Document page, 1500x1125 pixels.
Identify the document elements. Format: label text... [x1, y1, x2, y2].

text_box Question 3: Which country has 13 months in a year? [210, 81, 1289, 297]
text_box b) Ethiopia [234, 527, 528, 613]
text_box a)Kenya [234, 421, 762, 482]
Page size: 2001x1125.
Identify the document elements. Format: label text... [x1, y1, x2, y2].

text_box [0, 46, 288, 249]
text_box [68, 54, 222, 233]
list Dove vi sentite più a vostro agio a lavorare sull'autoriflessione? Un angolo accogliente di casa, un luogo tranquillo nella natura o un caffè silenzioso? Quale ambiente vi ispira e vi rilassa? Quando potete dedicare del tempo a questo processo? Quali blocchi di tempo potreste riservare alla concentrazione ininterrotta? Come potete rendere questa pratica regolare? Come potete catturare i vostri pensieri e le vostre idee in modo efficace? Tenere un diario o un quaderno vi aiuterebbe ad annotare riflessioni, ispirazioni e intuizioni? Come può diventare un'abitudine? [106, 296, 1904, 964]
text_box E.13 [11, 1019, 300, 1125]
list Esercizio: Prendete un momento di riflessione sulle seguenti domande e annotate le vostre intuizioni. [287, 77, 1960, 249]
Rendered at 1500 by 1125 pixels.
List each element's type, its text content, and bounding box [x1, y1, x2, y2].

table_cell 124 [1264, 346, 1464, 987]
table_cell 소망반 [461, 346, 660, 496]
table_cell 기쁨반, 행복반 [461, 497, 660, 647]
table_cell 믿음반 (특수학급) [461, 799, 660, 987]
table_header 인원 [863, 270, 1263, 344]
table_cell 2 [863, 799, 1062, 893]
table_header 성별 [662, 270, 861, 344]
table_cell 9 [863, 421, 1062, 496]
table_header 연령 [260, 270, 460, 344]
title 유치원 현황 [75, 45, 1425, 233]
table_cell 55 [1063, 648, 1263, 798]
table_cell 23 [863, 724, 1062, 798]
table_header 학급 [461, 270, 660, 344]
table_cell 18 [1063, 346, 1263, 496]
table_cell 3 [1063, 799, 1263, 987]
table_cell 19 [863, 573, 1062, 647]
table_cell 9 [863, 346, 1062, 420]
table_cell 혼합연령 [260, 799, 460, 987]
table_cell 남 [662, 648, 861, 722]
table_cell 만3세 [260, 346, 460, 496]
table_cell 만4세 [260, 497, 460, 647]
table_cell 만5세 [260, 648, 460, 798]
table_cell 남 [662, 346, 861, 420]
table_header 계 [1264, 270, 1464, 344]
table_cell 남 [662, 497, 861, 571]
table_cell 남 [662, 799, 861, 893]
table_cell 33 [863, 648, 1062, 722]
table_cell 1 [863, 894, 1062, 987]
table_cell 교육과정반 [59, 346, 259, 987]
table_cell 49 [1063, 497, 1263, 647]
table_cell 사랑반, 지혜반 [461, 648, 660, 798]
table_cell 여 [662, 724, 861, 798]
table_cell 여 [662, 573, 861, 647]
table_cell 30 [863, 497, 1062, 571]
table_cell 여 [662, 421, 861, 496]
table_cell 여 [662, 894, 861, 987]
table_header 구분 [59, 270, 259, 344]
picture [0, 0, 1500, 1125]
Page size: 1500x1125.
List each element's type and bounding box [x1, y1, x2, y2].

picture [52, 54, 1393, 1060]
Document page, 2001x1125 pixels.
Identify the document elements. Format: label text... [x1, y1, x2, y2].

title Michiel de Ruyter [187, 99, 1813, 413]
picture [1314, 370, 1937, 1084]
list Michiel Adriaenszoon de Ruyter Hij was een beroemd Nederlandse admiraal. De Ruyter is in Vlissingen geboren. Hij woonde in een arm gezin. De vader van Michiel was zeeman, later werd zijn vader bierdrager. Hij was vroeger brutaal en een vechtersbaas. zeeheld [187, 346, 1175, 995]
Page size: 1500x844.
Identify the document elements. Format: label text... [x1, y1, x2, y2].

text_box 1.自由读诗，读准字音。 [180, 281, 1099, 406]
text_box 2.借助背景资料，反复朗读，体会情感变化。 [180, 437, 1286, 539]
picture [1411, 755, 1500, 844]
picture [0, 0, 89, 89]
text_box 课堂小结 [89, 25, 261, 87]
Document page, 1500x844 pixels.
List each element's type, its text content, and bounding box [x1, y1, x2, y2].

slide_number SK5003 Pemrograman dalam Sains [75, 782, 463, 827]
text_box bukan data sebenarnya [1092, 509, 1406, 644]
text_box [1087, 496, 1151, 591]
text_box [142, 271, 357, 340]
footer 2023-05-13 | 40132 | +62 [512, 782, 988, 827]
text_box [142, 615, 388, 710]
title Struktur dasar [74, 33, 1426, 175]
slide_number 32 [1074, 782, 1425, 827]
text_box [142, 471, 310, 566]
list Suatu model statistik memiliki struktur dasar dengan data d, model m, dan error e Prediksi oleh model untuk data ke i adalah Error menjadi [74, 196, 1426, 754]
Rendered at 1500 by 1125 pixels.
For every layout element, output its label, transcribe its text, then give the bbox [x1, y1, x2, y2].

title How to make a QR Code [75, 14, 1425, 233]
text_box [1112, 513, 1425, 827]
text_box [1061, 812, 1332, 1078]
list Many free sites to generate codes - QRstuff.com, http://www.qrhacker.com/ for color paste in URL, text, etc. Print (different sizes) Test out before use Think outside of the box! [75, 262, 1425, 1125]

▶ TASK OBJECTIVE
Each line of the data that contains "pixels" belongs in the answer.

▶ RESULT FOR THIS TASK
Document page, 1500x1125 pixels.
Rendered at 1500 by 1125 pixels.
Document page, 2001x1125 pixels.
Document page, 1500x844 pixels.
Rendered at 1500 by 1125 pixels.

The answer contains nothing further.